■ **INSTRUCTIONS TO FOLLOW**: Could you show each line of the records that contains the word "AperFunction"?

Stored data entries

☆ ☆ ☆ ☆ ☆

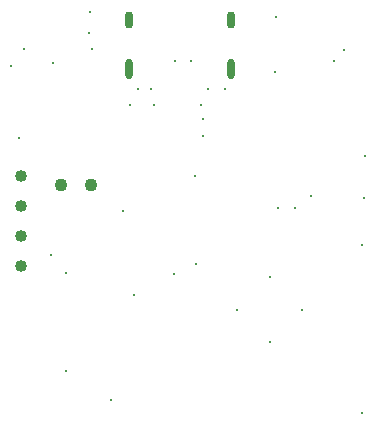
<source format=gbr>
%TF.GenerationSoftware,Altium Limited,Altium Designer,24.5.1 (21)*%
G04 Layer_Color=0*
%FSLAX45Y45*%
%MOMM*%
%TF.SameCoordinates,468CC491-F43C-46A0-BE69-D19C9FF09BCB*%
%TF.FilePolarity,Positive*%
%TF.FileFunction,Plated,1,2,PTH,Drill*%
%TF.Part,Single*%
G01*
G75*
%TA.AperFunction,ComponentDrill*%
%ADD62C,1.02000*%
%ADD63C,1.10000*%
%ADD64O,0.65000X1.75000*%
%ADD65O,0.65000X1.45000*%
%TA.AperFunction,ViaDrill,NotFilled*%
%ADD66C,0.30000*%
D62*
X13520000Y8560999D02*
D03*
Y8306999D02*
D03*
Y7798999D02*
D03*
Y8052999D02*
D03*
D63*
X14107001Y8480000D02*
D03*
X13853000D02*
D03*
D64*
X14428000Y9465000D02*
D03*
X15292000D02*
D03*
D65*
X14428000Y9880000D02*
D03*
X15292000D02*
D03*
D66*
X14510001Y9290000D02*
D03*
X14439999Y9160000D02*
D03*
X15680000Y9900000D02*
D03*
X15670000Y9440000D02*
D03*
X15970000Y8390000D02*
D03*
X13770000Y7890000D02*
D03*
X15060001Y8900000D02*
D03*
Y9040000D02*
D03*
X14100000Y9950000D02*
D03*
X14089999Y9770000D02*
D03*
X13430000Y9490000D02*
D03*
X13500000Y8880000D02*
D03*
X16250000Y9620000D02*
D03*
X16170000Y9530000D02*
D03*
X14954999Y9534349D02*
D03*
X14825000Y9530743D02*
D03*
X14470000Y7550000D02*
D03*
X13900000Y7740000D02*
D03*
X15689999Y8290000D02*
D03*
X15839999D02*
D03*
X14989999Y8560000D02*
D03*
X15000000Y7810000D02*
D03*
X14810001Y7730000D02*
D03*
X15239999Y9290000D02*
D03*
X14620000D02*
D03*
X14639999Y9160000D02*
D03*
X15100000Y9290000D02*
D03*
X13789999Y9510000D02*
D03*
X13539999Y9630000D02*
D03*
X14120000D02*
D03*
X15039999Y9160000D02*
D03*
X16420000Y8370000D02*
D03*
X13900000Y6910000D02*
D03*
X14280000Y6660000D02*
D03*
X14380000Y8260000D02*
D03*
X16430000Y8730000D02*
D03*
X16400000Y7975000D02*
D03*
X15900000Y7425000D02*
D03*
X15625000Y7150000D02*
D03*
X15350000Y7425000D02*
D03*
X15625000Y7700000D02*
D03*
X16400000Y6550000D02*
D03*
%TF.MD5,20c061bb3162a96132909605f6912f34*%
M02*

</source>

☆ ☆ ☆ ☆ ☆

■ **EXERCISE RESULT**:
%TA.AperFunction,ComponentDrill*%
%TA.AperFunction,ViaDrill,NotFilled*%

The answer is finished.